Yes, but the order of evaluation does not matter so much in pure functional programming. For instance:
(1 * 3) + (4 * 5)
Q: which multiplication is performed first? A: we don't care, the result is the same. Even C compilers can choose any order here.
(f 1) + (f 2)
Q: which function call is performed first? A: we don't care, the result is the same. Here, C compilers can choose any order as well. However, in C, function f
may have side effects, making the result of the sum above depend on the order of evaluation. In pure functional programming, there are no side effects, so we really don't care.
Also, laziness allows semantics-preserving expansion of any function definition. Suppose we define
f x = e -- e is an expression which can use x
and we call f 2
. The result should be the same as e{2/x}
, i.e. as e
where every (free) occurrence of x
has been replaced by 2
. This is just "unfolding the definition", as in maths. For instance,
f x = x + 4
-- f 2 ==> 2 + 4 ==> 6
However, suppose we call f (g 2)
instead. Laziness makes this equivalent to e{g 2/x}
. Again, as in maths. For example:
f x = 42
g n = g (n + 1) -- infinite recursion
then we still have f (g 2) = 42 {g 2/x} = 42
since x
is not used. We do not have to worry if g 2
is defined or not (looping forever). Definition unfolding always works.
This actually makes it simpler to reason about the program behaviour.
There are some downsides of laziness, though. A main one is that, while the semantics of the program is (arguably) simpler, estimating the performance of the program is harder. To assess the performance, you have to understand more than what will be the final result: you need to have a model of all the intermediate steps leading to that result. Especially in high level code, or when some clever optimization kicks in, this requires some expertise on how the runtime actually works.
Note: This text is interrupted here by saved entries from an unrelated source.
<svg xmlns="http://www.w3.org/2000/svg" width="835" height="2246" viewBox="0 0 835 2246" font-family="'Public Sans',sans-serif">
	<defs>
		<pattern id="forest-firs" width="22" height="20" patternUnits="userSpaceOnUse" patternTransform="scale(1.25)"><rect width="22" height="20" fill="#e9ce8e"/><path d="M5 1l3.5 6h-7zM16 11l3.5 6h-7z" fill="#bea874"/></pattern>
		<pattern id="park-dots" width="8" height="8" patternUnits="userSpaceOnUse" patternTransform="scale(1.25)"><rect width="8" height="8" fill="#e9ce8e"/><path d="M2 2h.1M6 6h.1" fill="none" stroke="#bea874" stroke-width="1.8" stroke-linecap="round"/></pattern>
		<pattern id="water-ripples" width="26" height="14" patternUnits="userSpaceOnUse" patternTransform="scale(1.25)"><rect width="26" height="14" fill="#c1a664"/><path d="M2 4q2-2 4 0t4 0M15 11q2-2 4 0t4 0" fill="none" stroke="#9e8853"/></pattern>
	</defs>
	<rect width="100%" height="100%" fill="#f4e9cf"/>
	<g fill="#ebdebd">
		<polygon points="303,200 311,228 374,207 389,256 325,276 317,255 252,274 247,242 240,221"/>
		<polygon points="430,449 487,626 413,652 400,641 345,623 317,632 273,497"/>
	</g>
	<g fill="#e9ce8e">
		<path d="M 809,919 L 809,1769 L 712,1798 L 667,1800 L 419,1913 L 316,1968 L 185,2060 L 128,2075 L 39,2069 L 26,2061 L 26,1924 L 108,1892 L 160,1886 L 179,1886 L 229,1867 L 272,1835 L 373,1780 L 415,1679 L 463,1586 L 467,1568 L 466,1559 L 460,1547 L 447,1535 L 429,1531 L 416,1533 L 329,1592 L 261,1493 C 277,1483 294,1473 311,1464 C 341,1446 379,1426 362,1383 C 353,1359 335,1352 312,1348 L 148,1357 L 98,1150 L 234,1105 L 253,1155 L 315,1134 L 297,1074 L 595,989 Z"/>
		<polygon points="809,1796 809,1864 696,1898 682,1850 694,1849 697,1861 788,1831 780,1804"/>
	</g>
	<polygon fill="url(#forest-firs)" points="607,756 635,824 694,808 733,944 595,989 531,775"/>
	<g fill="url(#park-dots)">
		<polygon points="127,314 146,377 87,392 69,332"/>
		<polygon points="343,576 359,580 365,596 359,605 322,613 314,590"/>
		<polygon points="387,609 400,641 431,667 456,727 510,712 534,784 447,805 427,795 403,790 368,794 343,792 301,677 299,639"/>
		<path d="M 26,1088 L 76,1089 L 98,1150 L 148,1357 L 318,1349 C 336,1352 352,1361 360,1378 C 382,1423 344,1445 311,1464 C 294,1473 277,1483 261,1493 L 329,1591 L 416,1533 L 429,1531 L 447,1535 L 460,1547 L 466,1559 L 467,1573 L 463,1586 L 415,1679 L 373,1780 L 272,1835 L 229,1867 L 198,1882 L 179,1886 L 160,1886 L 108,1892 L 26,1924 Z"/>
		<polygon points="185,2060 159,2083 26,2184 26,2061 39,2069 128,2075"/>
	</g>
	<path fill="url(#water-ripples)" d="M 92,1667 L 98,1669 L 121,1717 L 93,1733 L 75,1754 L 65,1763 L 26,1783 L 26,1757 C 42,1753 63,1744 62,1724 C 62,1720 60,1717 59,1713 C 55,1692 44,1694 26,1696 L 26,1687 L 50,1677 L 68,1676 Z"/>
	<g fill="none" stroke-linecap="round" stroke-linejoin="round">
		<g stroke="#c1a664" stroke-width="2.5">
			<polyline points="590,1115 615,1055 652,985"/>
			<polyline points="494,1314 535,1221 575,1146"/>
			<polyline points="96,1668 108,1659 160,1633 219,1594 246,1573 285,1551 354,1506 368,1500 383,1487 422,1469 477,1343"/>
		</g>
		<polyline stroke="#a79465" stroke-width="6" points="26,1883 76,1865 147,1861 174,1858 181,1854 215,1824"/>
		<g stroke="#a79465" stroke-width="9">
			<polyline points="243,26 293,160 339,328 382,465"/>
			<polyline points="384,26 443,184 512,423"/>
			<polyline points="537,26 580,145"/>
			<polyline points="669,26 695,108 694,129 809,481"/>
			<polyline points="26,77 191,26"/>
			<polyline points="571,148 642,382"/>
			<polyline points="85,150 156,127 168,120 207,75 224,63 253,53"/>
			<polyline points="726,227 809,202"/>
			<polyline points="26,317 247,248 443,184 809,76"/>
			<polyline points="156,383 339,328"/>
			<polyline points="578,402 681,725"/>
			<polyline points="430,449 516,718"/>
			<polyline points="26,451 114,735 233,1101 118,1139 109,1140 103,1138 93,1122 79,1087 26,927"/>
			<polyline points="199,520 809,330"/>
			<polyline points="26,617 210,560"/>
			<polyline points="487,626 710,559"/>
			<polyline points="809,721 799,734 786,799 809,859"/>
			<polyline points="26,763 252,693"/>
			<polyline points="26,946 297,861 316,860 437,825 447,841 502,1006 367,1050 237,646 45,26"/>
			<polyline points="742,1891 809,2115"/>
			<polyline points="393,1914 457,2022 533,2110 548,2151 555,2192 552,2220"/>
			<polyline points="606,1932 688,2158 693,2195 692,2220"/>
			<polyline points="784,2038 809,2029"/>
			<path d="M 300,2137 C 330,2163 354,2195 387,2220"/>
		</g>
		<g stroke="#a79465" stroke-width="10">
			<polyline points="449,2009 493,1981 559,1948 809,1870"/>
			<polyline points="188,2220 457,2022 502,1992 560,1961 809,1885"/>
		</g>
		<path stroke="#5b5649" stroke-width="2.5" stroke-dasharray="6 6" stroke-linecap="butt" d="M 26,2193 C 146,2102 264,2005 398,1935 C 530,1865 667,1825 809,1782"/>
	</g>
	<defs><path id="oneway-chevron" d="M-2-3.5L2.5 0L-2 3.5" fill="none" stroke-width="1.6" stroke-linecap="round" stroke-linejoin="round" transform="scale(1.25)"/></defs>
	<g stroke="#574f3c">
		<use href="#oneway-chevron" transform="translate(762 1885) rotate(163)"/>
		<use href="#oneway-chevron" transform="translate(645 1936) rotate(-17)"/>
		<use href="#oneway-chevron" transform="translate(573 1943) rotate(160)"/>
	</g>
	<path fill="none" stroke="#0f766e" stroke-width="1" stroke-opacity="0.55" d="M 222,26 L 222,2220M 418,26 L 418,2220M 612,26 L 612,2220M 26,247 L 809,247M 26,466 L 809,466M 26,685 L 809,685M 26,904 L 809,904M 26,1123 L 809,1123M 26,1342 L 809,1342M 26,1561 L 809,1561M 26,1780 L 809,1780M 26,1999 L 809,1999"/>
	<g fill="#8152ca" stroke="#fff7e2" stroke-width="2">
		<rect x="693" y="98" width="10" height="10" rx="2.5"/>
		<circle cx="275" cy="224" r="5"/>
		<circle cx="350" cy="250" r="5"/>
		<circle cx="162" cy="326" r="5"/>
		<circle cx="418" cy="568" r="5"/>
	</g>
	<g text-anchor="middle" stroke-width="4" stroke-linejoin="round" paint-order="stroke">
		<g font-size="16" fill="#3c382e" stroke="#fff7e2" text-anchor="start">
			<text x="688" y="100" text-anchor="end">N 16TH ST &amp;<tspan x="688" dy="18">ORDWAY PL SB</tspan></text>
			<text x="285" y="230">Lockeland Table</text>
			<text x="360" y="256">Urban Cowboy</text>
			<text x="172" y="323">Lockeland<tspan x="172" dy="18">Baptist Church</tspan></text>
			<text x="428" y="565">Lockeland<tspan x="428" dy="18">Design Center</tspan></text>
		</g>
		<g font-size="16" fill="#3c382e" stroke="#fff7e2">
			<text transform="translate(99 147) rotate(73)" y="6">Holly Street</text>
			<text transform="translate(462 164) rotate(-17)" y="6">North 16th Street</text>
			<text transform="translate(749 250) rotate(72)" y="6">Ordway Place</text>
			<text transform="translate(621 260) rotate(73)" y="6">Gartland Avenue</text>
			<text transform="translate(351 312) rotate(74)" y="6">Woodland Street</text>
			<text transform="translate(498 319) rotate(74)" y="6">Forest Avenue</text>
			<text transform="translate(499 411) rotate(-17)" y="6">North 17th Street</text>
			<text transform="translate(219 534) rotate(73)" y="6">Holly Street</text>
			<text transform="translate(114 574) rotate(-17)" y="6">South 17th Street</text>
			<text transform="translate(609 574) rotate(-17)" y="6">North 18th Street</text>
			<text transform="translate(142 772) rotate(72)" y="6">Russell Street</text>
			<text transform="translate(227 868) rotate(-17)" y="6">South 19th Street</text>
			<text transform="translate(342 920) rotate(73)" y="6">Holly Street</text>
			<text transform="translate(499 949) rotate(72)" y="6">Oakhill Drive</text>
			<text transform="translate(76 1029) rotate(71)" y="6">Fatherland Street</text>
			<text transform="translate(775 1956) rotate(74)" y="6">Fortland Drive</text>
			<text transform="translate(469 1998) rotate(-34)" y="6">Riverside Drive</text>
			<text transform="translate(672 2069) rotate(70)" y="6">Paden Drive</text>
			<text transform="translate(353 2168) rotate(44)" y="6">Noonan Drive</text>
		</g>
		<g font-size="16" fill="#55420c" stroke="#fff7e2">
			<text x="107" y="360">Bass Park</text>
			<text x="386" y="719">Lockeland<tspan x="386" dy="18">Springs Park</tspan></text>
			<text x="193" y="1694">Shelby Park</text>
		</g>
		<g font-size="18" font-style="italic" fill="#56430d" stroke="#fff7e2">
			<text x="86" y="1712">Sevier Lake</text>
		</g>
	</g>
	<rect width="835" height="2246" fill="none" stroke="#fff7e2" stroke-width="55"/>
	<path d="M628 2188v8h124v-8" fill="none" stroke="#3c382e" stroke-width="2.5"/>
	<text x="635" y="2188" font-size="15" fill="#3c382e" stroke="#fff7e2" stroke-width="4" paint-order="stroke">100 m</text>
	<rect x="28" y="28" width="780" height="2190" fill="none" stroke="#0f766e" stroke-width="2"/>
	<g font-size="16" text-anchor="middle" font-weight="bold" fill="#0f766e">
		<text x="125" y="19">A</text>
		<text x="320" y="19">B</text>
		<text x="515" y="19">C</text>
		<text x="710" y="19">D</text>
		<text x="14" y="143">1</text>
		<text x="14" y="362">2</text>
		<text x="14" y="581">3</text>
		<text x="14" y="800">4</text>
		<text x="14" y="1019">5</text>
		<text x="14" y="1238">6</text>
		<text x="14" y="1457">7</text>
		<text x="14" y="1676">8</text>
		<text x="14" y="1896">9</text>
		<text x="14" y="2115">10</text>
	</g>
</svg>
Doesn't this make way more difficult to reason about the order of execution of a program?
Probably - at least, for those coming from a procedural / OO paradigm. I have done a lot with iterators and functional programming in other, eager-evaluation languages, and for me the lazy evaluation strategy is not the major problem learning Haskell. (How many times have you wished that your Java log statement would not even get the data for the message until after deciding to actually log it?)
Think of all list processing in Haskell as if it was compiled into an iterator based implementation under the covers. If you were doing this in Java with the possible factors of n
given as an Iterator<Integer>
, wouldn't you want to stop as soon as you found one that wasn't 1
or n
? And if so, it doesn't really matter if the iterator is infinite or not!
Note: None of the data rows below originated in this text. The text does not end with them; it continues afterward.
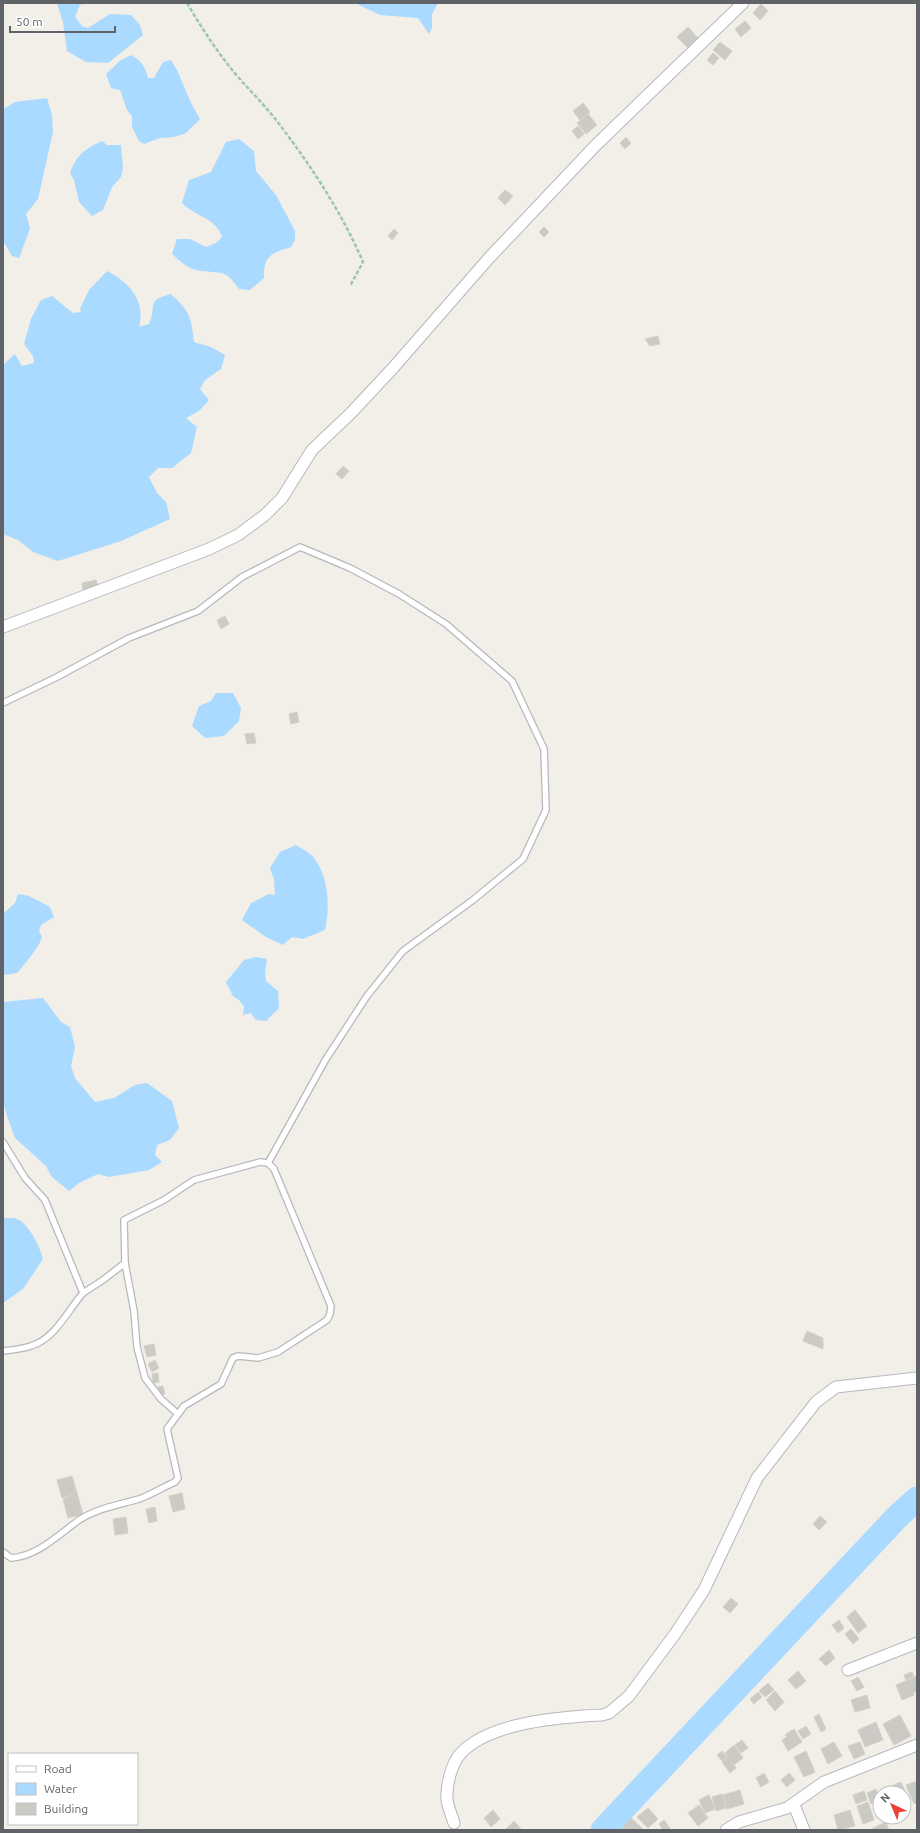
<svg xmlns="http://www.w3.org/2000/svg" width="920" height="1833" font-family="Ubuntu,sans-serif">
<rect width="100%" height="100%" fill="#f1efe8"/>
<g fill="#aadaff">
<path d="M57 3H87L80 5 75 17 82 26 88 28 110 14 131 15 140 25 143 35 108 63 86 62 67 51 63 22Z"/>
<path d="M355 3H438L432 14V28L429 34 418 18 380 15Z"/>
<path d="M131 55C142 61 145 67 148 78H154L163 62 171 60 177 70 191 103 200 119 186 133 174 137 160 138 144 144 139 141 132 127V116L127 110 120 90 111 88 106 74 121 60Z"/>
<path d="M47 98 52 115 53 132 38 199 26 214 30 229 19 258 12 256 3 241V109L15 102Z"/>
<path d="M239 139 254 151 256 171 276 195 295 231V240L291 247C272 253 263 255 264 278L250 290 239 289C224 266 218 275 196 270 187 268 179 260 172 254L177 239H190L206 247 216 243 222 237C215 217 196 217 182 203L189 180 211 172 226 142Z"/>
<path d="M102 141 107 145H121L123 168 121 177 112 187 103 210 92 216 79 202 74 180 70 173C77 154 85 149 102 141Z"/>
<path d="M107 271C130 283 146 301 139 327L149 324C158 305 144 301 171 294 190 312 191 316 194 342L211 347 225 355 221 369 205 380 200 389 209 400 199 411 186 418 197 427 191 453 172 468H158L149 477 157 493 166 502 170 519 121 541 58 561 33 552 18 540 3 534V365L15 354 22 366 34 363 33 356 24 344 31 319 41 300 52 296 73 313 81 312 80 309 89 290Z"/>
<path d="M216 693H233L241 708 239 721 224 736 205 738 192 726 199 706 211 701Z"/>
<path d="M296 845C301 849 310 852 314 858 329 877 330 908 325 930L303 939 292 937 283 945 266 937 242 920 251 903 269 894 275 895 274 879 270 868 280 852Z"/>
<path d="M18 894 29 896 50 907 54 917 41 925 39 931 42 937C40 946 24 965 17 973L6 975 3 973V914L15 903Z"/>
<path d="M256 957 267 959 265 971 266 981 278 991 279 1008 266 1021 256 1020 251 1013 243 1015 244 1007 239 1000 233 996 226 982 244 960Z"/>
<path d="M43 998 61 1022 70 1027 75 1047 71 1066 75 1078 95 1102 114 1098 135 1085 147 1083 172 1101 179 1128 170 1140 157 1145 155 1155 162 1162 149 1170 109 1177 98 1174 79 1183 69 1191 51 1176 46 1166 15 1138 8 1119 3 1102V1002Z"/>
<path d="M3 1218C9 1218 16 1217 21 1221 31 1229 40 1247 43 1259L23 1289 3 1303Z"/>
</g>
<g fill="none" stroke-linecap="round" stroke-linejoin="round">
<path stroke="#aadaff" stroke-width="25" d="M603 1830 899 1515 917 1499"/>
</g>
<g fill="#cccac5" stroke="#d6d1c6">
<path d="M761 4 768 11 760 20 753 13Z"/>
<path d="M745 21 751 28 741 37 735 29Z"/>
<path d="M688 27 699 39 689 49 677 37Z"/>
<path d="M720 42 732 51 725 60 713 50Z"/>
<path d="M713 53 719 58 713 65 707 60Z"/>
<path d="M583 103 590 112 580 120 573 111Z"/>
<path d="M588 114 597 125 586 134 577 123Z"/>
<path d="M578 126 584 134 578 139 572 131Z"/>
<path d="M626 137 631 143 625 149 620 143Z"/>
<path d="M505 190 513 196 505 205 498 198Z"/>
<path d="M544 227 549 232 544 237 539 232Z"/>
<path d="M394 229 398 233 392 240 388 236Z"/>
<path d="M658 336 660 344 650 346 645 339Z"/>
<path d="M343 466 349 471 342 479 336 474Z"/>
<path d="M96 580 98 586 83 590 82 583Z"/>
<path d="M225 616 229 624 221 629 217 620Z"/>
<path d="M297 712 299 722 291 724 289 714Z"/>
<path d="M254 733 256 743 247 744 245 734Z"/>
<path d="M807 1331 823 1338V1349L803 1341Z"/>
<path d="M154 1344 156 1355 147 1357 144 1346Z"/>
<path d="M155 1360 159 1368 152 1372 148 1364Z"/>
<path d="M158 1373 159 1382 153 1383 152 1374Z"/>
<path d="M163 1386 165 1394 160 1395 158 1387Z"/>
<path d="M72 1476 77 1493 62 1498 57 1480Z"/>
<path d="M77 1493 83 1514 68 1518 63 1499Z"/>
<path d="M182 1493 185 1509 173 1512 169 1496Z"/>
<path d="M155 1507 157 1521 149 1523 146 1509Z"/>
<path d="M820 1516 827 1522 819 1530 813 1524Z"/>
<path d="M126 1517 128 1533 115 1535 113 1519Z"/>
<path d="M731 1598 738 1604 730 1613 723 1607Z"/>
<path d="M855 1610 867 1626 858 1633 847 1617Z"/>
<path d="M839 1620 844 1628 838 1633 832 1625Z"/>
<path d="M851 1629 859 1639 853 1644 845 1634Z"/>
<path d="M829 1650 835 1658 826 1666 819 1659Z"/>
<path d="M798 1671 806 1681 796 1689 788 1680Z"/>
<path d="M912 1672 914 1676 906 1680 904 1675Z"/>
<path d="M917 1676V1691L913 1693 914 1695 902 1700 896 1685Z"/>
<path d="M858 1677 864 1687 857 1691 851 1681Z"/>
<path d="M768 1683 774 1690 765 1697 759 1691Z"/>
<path d="M775 1691 784 1702 775 1711 766 1700Z"/>
<path d="M758 1692 762 1697 754 1704 750 1699Z"/>
<path d="M867 1695 870 1708 855 1712 851 1700Z"/>
<path d="M819 1714 826 1729 821 1732 814 1717Z"/>
<path d="M900 1715 911 1736 894 1745 883 1724Z"/>
<path d="M876 1722 883 1740 865 1747 858 1730Z"/>
<path d="M806 1726 811 1734 803 1739 798 1731Z"/>
<path d="M794 1729 802 1742 788 1751 782 1740 787 1737 785 1735Z"/>
<path d="M742 1740 748 1748 741 1753 735 1745Z"/>
<path d="M834 1742 842 1756 828 1764 821 1749Z"/>
<path d="M860 1742 865 1754 854 1759 848 1746Z"/>
<path d="M734 1745 743 1758 734 1765 725 1753Z"/>
<path d="M722 1751 727 1757 722 1761 717 1755Z"/>
<path d="M806 1751 815 1772 804 1777 794 1757Z"/>
<path d="M728 1757 736 1768 730 1773 722 1762Z"/>
<path d="M764 1773 769 1782 761 1787 756 1778Z"/>
<path d="M789 1773 795 1780 787 1787 781 1780Z"/>
<path d="M917 1781V1803L914 1804 906 1785Z"/>
<path d="M901 1782 907 1796 904 1797V1793H886L884 1789Z"/>
<path d="M876 1789 880 1801 871 1804 867 1793Z"/>
<path d="M740 1790 744 1804 727 1809 723 1795Z"/>
<path d="M864 1791 867 1800 856 1804 853 1795Z"/>
<path d="M722 1794 726 1808 716 1811 712 1797Z"/>
<path d="M709 1795 715 1809 705 1813 699 1800Z"/>
<path d="M868 1802 874 1820 863 1824 857 1806Z"/>
<path d="M699 1805 708 1818 698 1826 688 1813Z"/>
<path d="M648 1808 658 1819 648 1828 637 1817Z"/>
<path d="M493 1810 500 1819 491 1827 484 1818Z"/>
<path d="M850 1810 855 1826 838 1830 834 1815Z"/>
<path d="M631 1818 644 1830H621Z"/>
<path d="M664 1820 670 1828 668 1830H663L659 1824Z"/>
<path d="M514 1821 521 1829 505 1830Z"/>
<path d="M886 1822 889 1830H873V1828Z"/>
</g>
<g fill="none" stroke-linecap="round" stroke-linejoin="round">
<g stroke="#b5b8bc" stroke-width="8">
<g id="lane">
<path d="M3 703 57 677 129 638 198 611 242 577 300 547 350 568 399 594 446 624 512 681 544 749 546 810 523 859 473 900 403 951 367 996 326 1059 268 1163"/>
<path d="M3 1142 25 1178 45 1200 83 1293C68 1310 55 1339 31 1346 22 1349 12 1350 3 1351"/>
<path d="M125 1263 134 1311 137 1347 145 1378 161 1399 178 1414"/>
<path d="M3 1552 11 1558C38 1556 58 1535 79 1520 98 1508 118 1505 139 1499 151 1495 163 1487 175 1482L178 1478 167 1429 184 1406 221 1384 233 1358 238 1356 258 1358 278 1352 327 1320 330 1314 331 1306 274 1169 268 1163 260 1162 194 1180 164 1200 124 1220 125 1263 103 1280 83 1293"/>
</g>
</g>
<g stroke="#b5b8bc" stroke-width="13">
<g id="street">
<path d="M3 627 209 549 238 535 265 515 282 498 312 450 351 413 393 368 489 258 596 145 743 3"/>
<path d="M848 1670 917 1643"/>
<path d="M794 1805 804 1830"/>
<path d="M454 1823C452 1816 448 1807 447 1800 446 1786 451 1764 461 1753 490 1722 561 1717 602 1715L609 1713 629 1696 675 1634 704 1590 757 1478 816 1402 836 1387 917 1378"/>
<path d="M726 1830 739 1822 787 1808 824 1782 917 1745"/>
</g>
</g>
<path stroke="#9cc7a9" stroke-width="2.5" stroke-dasharray="4 2" stroke-linecap="butt" d="M187 3C201 27 216 50 233 71 247 88 263 103 276 120 310 164 341 211 363 262L350 286"/>
<use href="#lane" stroke="#fff" stroke-width="5.5"/>
<use href="#street" stroke="#fff" stroke-width="11"/>
</g>
<rect width="920" height="1833" fill="none" stroke="#5f6368" stroke-width="8"/>
<rect x="8" y="1753" width="130" height="72" fill="#ffffff" stroke="#bfc1c3"/>
<rect x="16" y="1766" width="20" height="6" fill="#ffffff" stroke="#bfc1c3"/>
<text x="44" y="1773" font-size="12" fill="#5f6368">Road</text>
<rect x="16" y="1783" width="20" height="12" fill="#aadaff" stroke="#bfc1c3"/>
<text x="44" y="1793" font-size="12" fill="#5f6368">Water</text>
<rect x="16" y="1803" width="20" height="12" fill="#cccac5" stroke="#bfc1c3"/>
<text x="44" y="1813" font-size="12" fill="#5f6368">Building</text>
<g transform="translate(892 1805) rotate(316)"><circle r="19" fill="#ffffff" stroke="#bfc1c3"/>
<path d="M0-3L7 15L0 10L-7 15Z" fill="#ea4335"/>
<text y="-6" font-size="11" font-weight="bold" text-anchor="middle" fill="#5f6368">N</text>
</g>
<path d="M10 26v6h105v-6" fill="none" stroke="#5f6368" stroke-width="2"/>
<text x="16" y="26" font-size="12" fill="#5f6368" stroke="#ffffff" stroke-width="3" paint-order="stroke">50 m</text>
</svg>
When you get down to it, the order of execution doesn't matter a whole lot. What you really care about is:
Now if you have a "purely functional" program, there are no side effects. But when does that happen? Pretty much anything useful beyond straight number/string crunching and metacode (ie higher-order functions) will have side effects.
Fortunately (or unfortunately, depending on who you ask), we have the monad as a design pattern in Haskell that serves the purpose of (among other things) controlling the order of evaluation, and therefore of side effects.
But even without learning about monads and all that stuff, it actually is about as easy to reason about order of execution as in procedural languages. You just have to get used to it.